## TASK PROMPT
Starting from the line with "ring pip: (482, 899)", transcribe each line to the end of the records below. Copy them exactly and write nothing else.

## DATA SHOWN
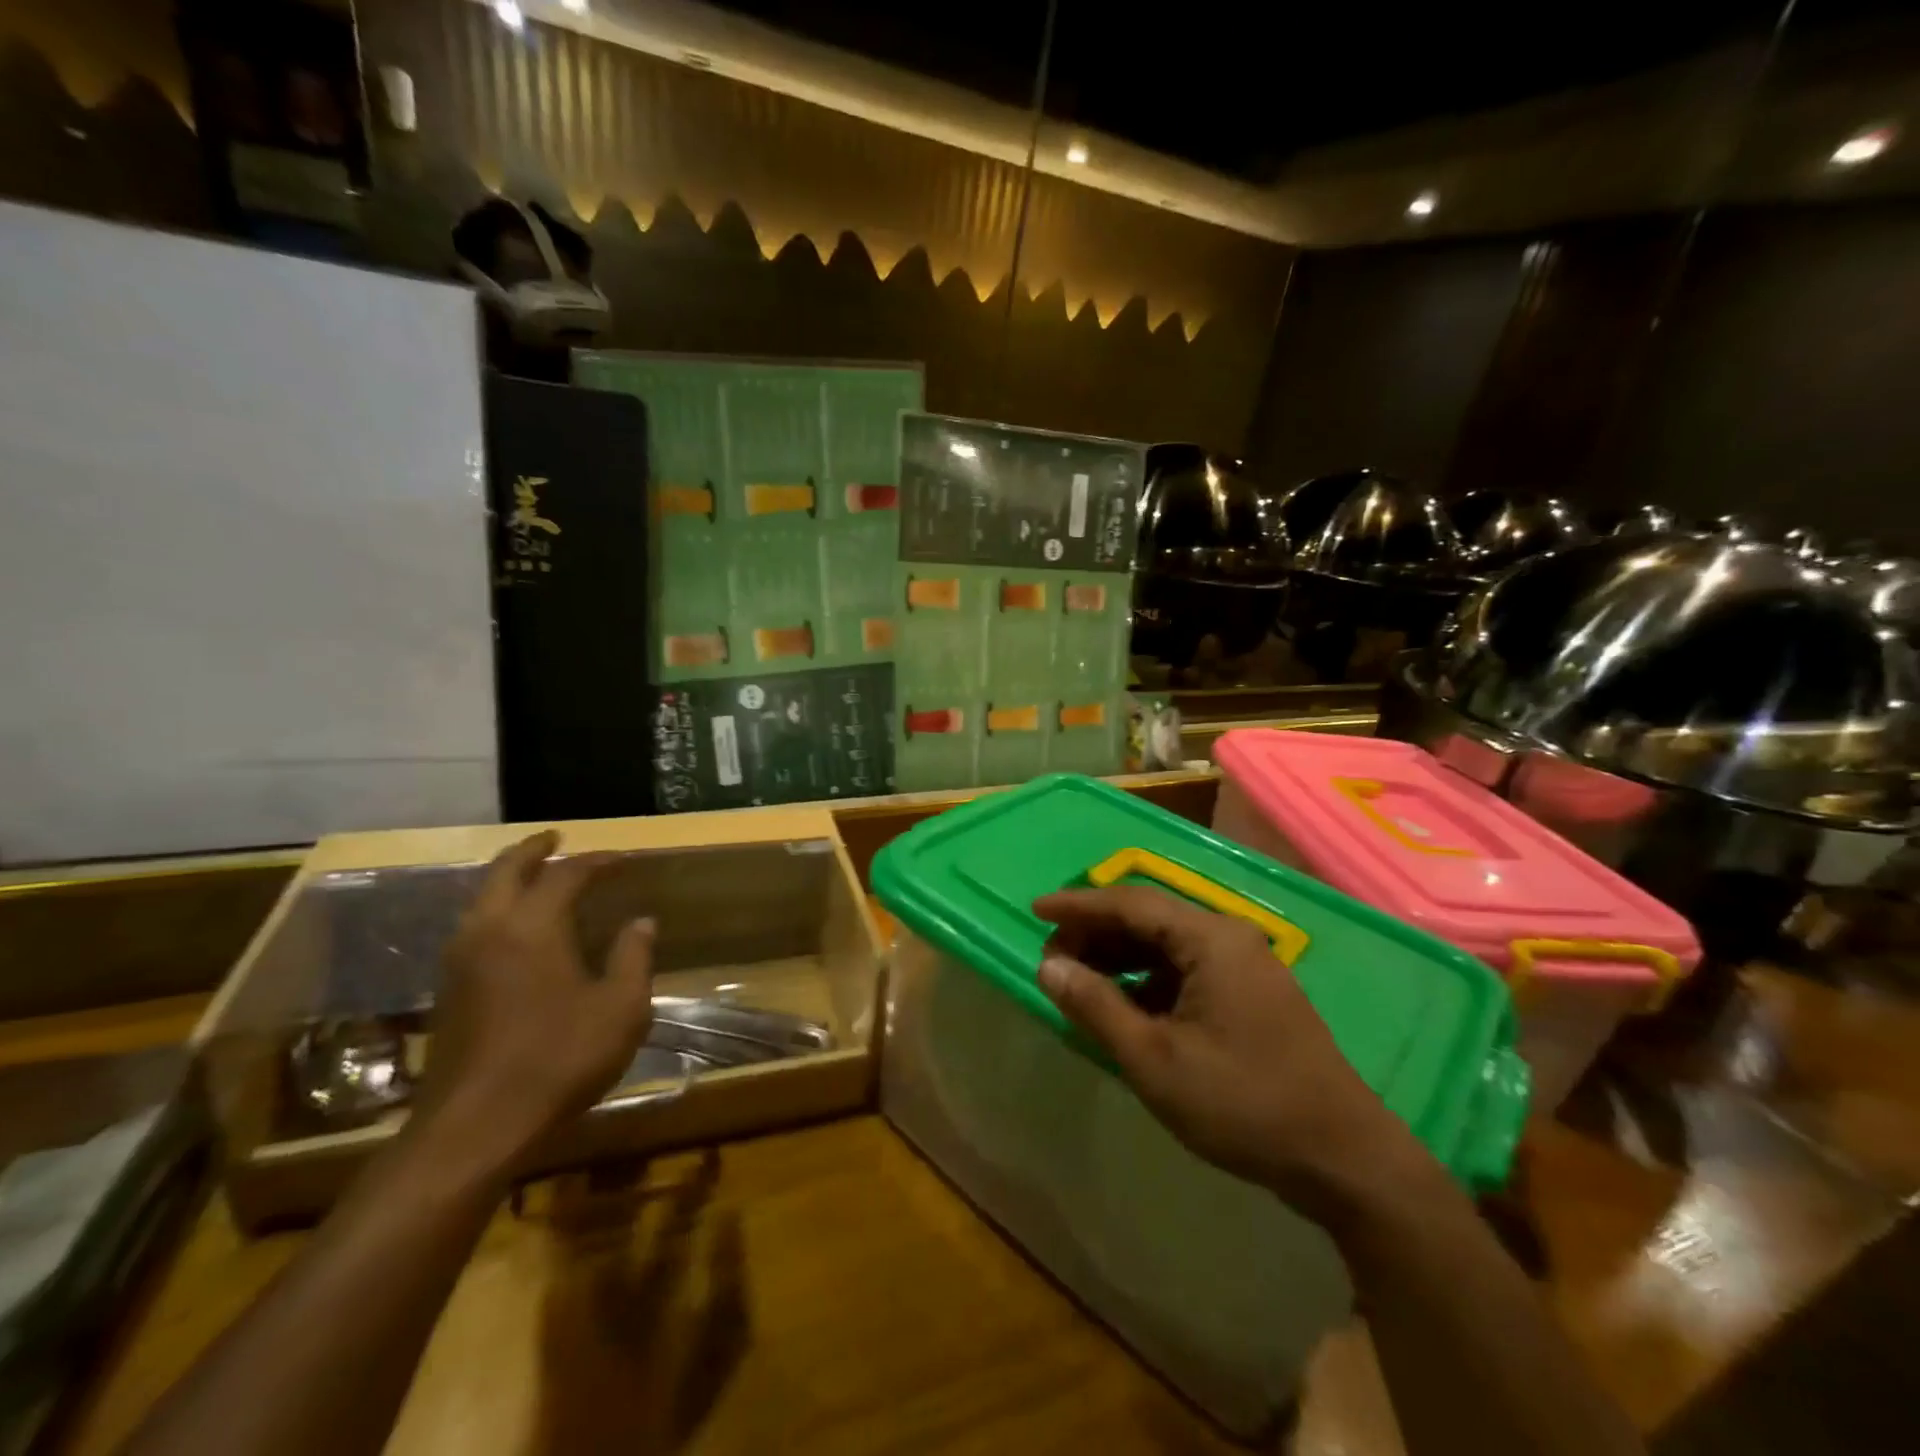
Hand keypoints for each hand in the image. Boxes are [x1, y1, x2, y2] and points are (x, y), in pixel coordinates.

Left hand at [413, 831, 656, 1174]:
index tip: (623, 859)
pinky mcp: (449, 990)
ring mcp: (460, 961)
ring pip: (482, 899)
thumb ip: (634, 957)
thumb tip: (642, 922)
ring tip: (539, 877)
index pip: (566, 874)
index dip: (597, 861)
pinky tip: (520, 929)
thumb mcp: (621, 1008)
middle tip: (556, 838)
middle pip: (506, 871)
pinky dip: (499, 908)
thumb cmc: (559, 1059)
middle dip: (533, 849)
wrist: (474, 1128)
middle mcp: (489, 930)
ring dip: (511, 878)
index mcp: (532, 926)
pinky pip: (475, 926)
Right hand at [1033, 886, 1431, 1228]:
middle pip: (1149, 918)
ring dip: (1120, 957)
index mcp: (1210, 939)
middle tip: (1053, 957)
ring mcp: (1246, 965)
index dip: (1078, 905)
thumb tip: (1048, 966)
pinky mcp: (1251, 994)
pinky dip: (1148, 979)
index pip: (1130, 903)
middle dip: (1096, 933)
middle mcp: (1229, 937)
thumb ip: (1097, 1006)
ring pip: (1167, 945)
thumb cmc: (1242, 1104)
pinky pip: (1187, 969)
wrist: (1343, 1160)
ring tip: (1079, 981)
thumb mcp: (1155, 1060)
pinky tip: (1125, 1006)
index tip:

## EXERCISE OUTPUT
ring pip: (482, 899)
thumb ip: (634, 957)
thumb tip: (642, 922)
ring tip: (539, 877)
index pip: (566, 874)
index dip: (597, 861)
pinky tip: (520, 929)
thumb mcp: (621, 1008)
middle tip: (556, 838)
middle pip: (506, 871)
pinky dip: (499, 908)
thumb cmc: (559, 1059)
middle dip: (533, 849)
wrist: (474, 1128)
middle mcp: (489, 930)
ring dip: (511, 878)
index mcp: (532, 926)
pinky pip: (475, 926)
Right hand at [1033, 886, 1431, 1228]:
middle pip: (1149, 918)
ring dip: (1120, 957)
index mcp: (1210, 939)
middle tip: (1053, 957)
ring mcp: (1246, 965)
index dip: (1078, 905)
thumb tip: (1048, 966)
pinky mcp: (1251, 994)
pinky dip: (1148, 979)
index pip: (1130, 903)
middle dip: (1096, 933)
middle mcp: (1229, 937)
thumb ip: (1097, 1006)
ring pip: (1167, 945)
thumb cmc: (1242, 1104)
pinky pip: (1187, 969)
wrist: (1343, 1160)
ring tip: (1079, 981)
thumb mcp: (1155, 1060)
pinky tip: (1125, 1006)
index tip:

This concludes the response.